OBJECTIVE: To dynamically monitor tumor growth in nude mice after orthotopic liver cancer modeling and to compare it with pathology, so as to determine the appropriate period of intervention therapy.
METHODS: HepG2 cells were injected subcutaneously into nude mice, and after tumor formation, they were cut into 1 mm3 tissue blocks and implanted into the liver of 15 nude mice. Ultrasonography and magnetic resonance imaging (MRI) were performed on 5 nude mice at 4, 6, and 8 weeks after modeling. Magnetic resonance imaging, MRI) examination, measuring the length and diameter of the tumor, after anesthesia, the nude mice were sacrificed, the liver tumor formation was observed by dissection, the length and diameter of the tumor were measured, and the specimens were sent for pathology.

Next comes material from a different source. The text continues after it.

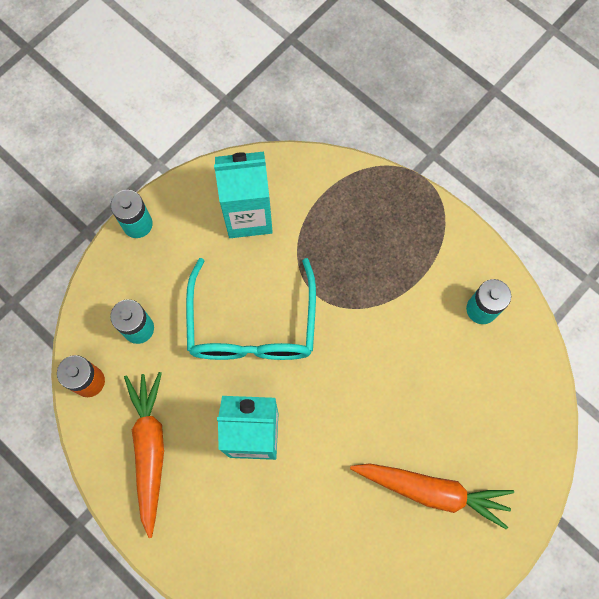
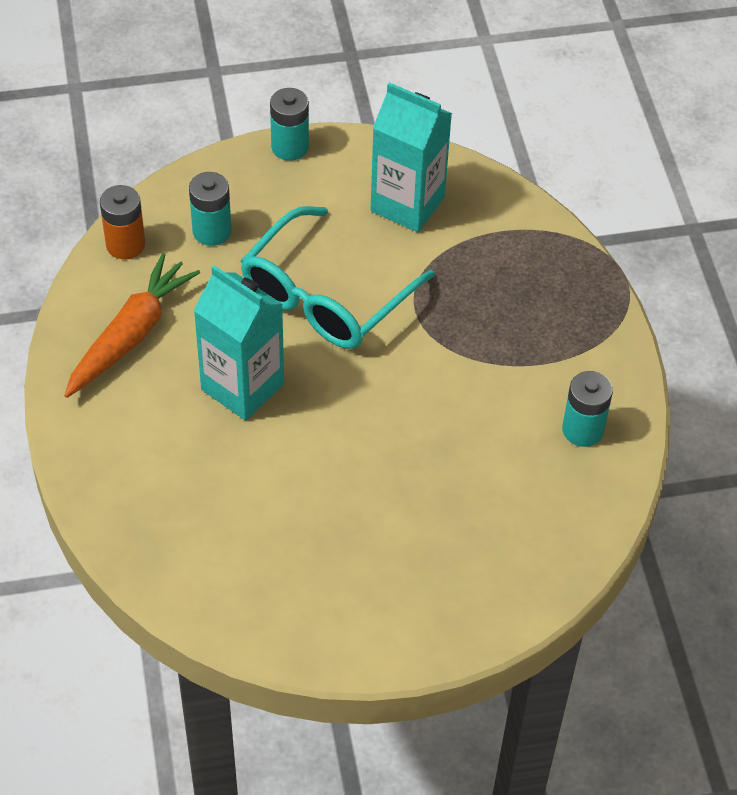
camera: 35 degrees right, 20 degrees down
(432, 491) = (380, 551): orange carrot -> none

Results: The tumor formation rate of liver cancer in nude mice was 80%. The tumors were all single with clear boundaries. The detection rate of ultrasound was 75%, and the detection rate of MRI was 100%. The average length of the tumor was 4 mm at 4 weeks, and 7 mm at 6 weeks. The average length diameter at 8 weeks was 11 mm. Wilcoxon rank sum test, ultrasound and anatomy comparison, P=0.0059, MRI and anatomy comparison, P=0.208. Monitoring at 4 and 6 weeks showed that liver cancer was uniformly hypoechoic on ultrasound; T2WI showed clear boundary The pathological manifestations of tumor cells are dense, large nuclei, and obvious atypia. On 8 weeks of monitoring, the ultrasonographic manifestations are inhomogeneous and hypoechoic; T2WI is irregular high signal, with cluttered center and uneven distribution. The pathological manifestations are: Necrosis inside the tumor.

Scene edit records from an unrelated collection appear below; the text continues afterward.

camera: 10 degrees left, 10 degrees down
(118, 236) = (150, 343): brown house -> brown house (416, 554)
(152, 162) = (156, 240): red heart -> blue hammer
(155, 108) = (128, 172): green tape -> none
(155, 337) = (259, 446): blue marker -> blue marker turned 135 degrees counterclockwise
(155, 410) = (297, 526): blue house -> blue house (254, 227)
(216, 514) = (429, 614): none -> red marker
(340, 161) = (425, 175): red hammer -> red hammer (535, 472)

Conclusion: The tumor formation rate of in situ liver cancer in nude mice modeled by tissue block is high. Imaging features are related to pathological manifestations. MRI is an effective imaging method to monitor tumor growth throughout the whole process. 1mm3 tumor block inoculated in nude mice liver, 4 to 6 weeks may be optimal time for intervention.